The Hammers have won five in a row and are 5-1 at home, and Panthers defensive back Corey Rue has heard all about Alabama’s best regular season in franchise history.

“I have a couple of friends who play for Alabama, and they are highly confident that we messed up to get the fourth seed and will have to come see them,” Rue said. “And they are confident that they are going to beat us.”

Rue’s response?

“I just said, ‘We’ll see on July 1,’ ” he said. “I still feel very confident that we are going to go in and handle business. We have just as good a chance to win as the last two years. We pretty much have the same team, so we are definitely in the running to take it again.”

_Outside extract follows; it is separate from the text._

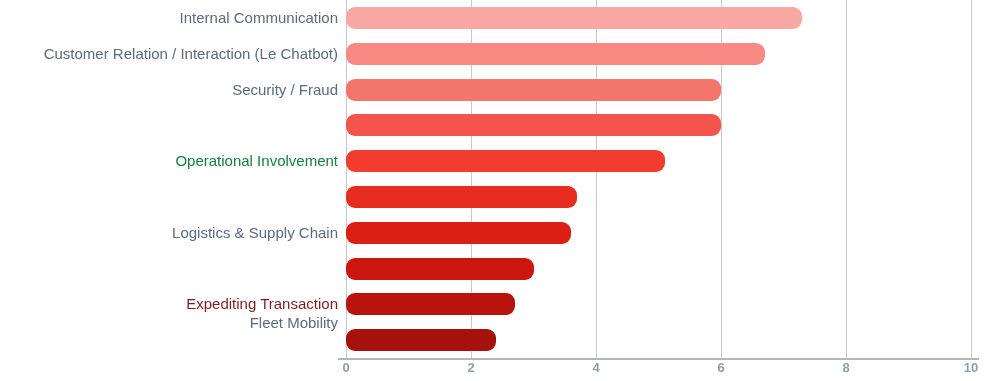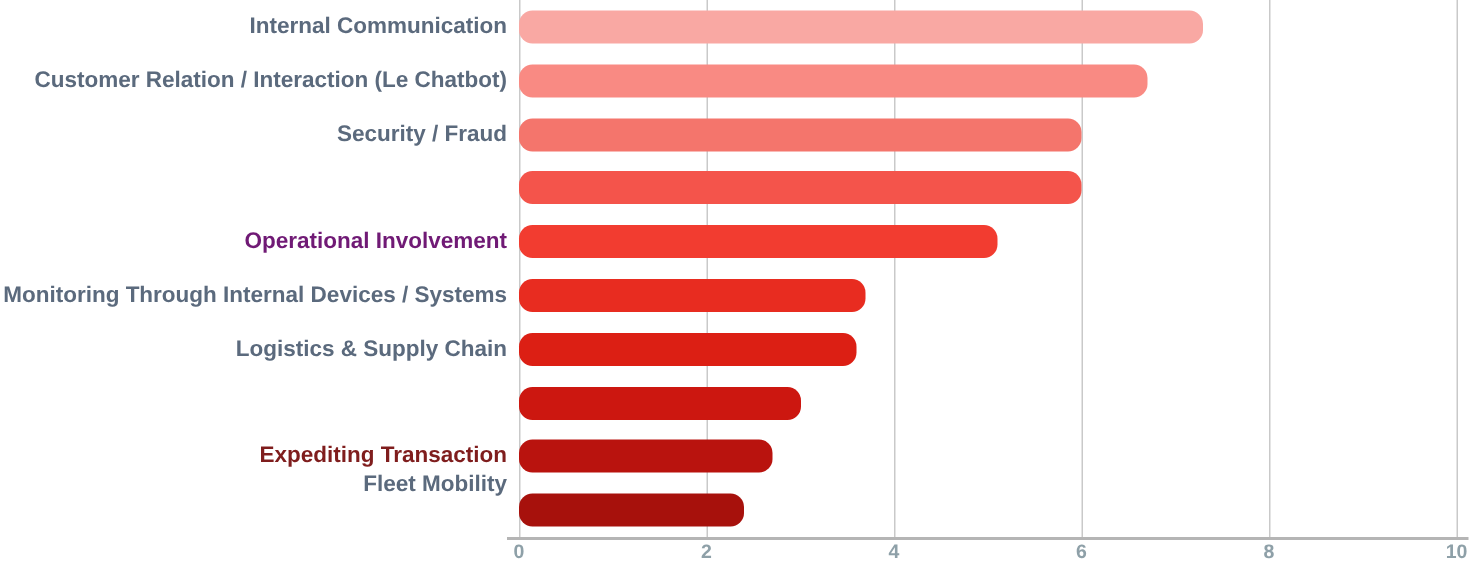"Internal Communication" .ylabel { font-weight: bold -> normal }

That was the feeling around the Albany Civic Center on Wednesday evening as the Panthers had the first of four practices this week. They don’t mind being underdogs or the pressure that comes along with trying to defend two straight championship seasons.

The Panthers are coming off a win against Columbus in the regular-season finale and have won three of four, but they went through a stretch in the middle of the season when they lost four of five and nearly fell out of the playoff picture.

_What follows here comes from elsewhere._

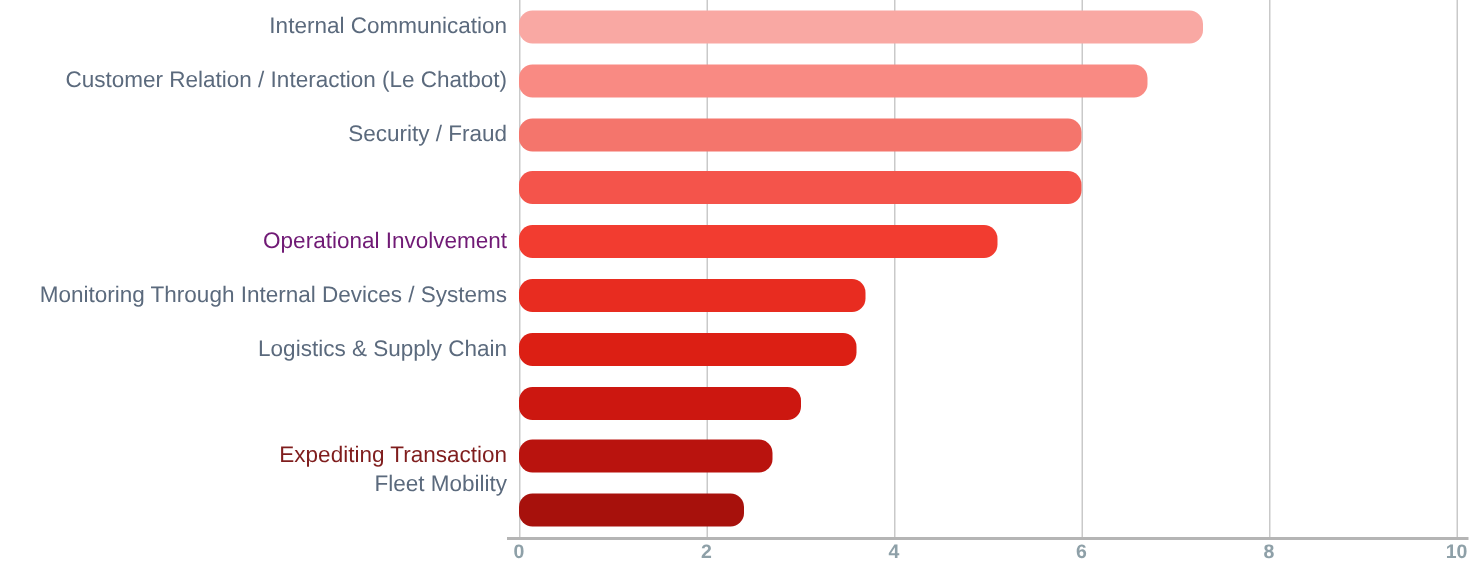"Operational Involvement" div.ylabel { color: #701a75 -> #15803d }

“I’m not worried what happened in the regular season,” Davis said. “The importance of (Monday’s) game is totally different than the importance of a regular-season game. This is a must-win game for us.”

NO RESPECT?: The Panthers hauled in honor after honor this week, sweeping the PIFL weekly awards and earning two spots on the All-PIFL Team.

But for Davis, it still wasn’t enough.

“The four years I have been here we haven’t got the respect from everybody,” Davis said. “I believe (there should be more Panthers on the First Team), but it’s been that way. Our guys have never got that respect, so it doesn’t bother them. I think each year we have never had the most guys on the (First Team), and it doesn’t matter how good we are.”

Defensive back Damian Daniels and defensive lineman Tito Hannah were Albany’s two representatives on the First Team, while Rue and offensive lineman Aaron Wheeler made the Second Team.

Davis’ complaint was that even though his team is in the final playoff spot, the two teams on the bottom of the league standings seemed to receive more recognition. Columbus (4-8) received seven All-PIFL honors, while last-place Knoxville (2-10) received four.

Only Louisiana, which had two First-Team and one Second-Team recipients, had fewer members on the All-PIFL teams than the Panthers.

And Davis said this isn’t the first year this has happened to his squad.

“Last year we lost two games by a last-second field goal, and we didn’t even have the top number of guys on the team,” Davis said. “It just baffles me how Columbus always has more guys on the all-league team than we do. Each year they have more guys than we do, but each year we are a better team.”

Rue finished second in the league with 65 tackles and was stuck on the Second Team, but the linebacker still seemed grateful for the recognition Wednesday.

“It feels good to be noticed for the work you have done on the field,” Rue said. “It makes you feel special a little bit.”

Daniels is tied for second in the league in interceptions with seven, while Hannah finished first in the league in tackles for loss (12.5) and third in sacks (10).

“They have both been playing consistently and have been playing well,” Davis said about the First-Team honorees.

Receiver Johnny Lester (Offensive Player of the Week), linebacker Larry Edwards (Defensive Player of the Week) and kicker Ryan Gates (Special Team Player of the Week) swept the weekly PIFL awards, but the Panthers’ 59-35 win against Columbus was the only league game last week.

Lester caught a game-high 10 passes for 132 yards and four TDs, Edwards had five tackles and 1.5 sacks and Gates was 1-for-2 on field goal attempts and 6-for-7 on PATs and also nailed two unos.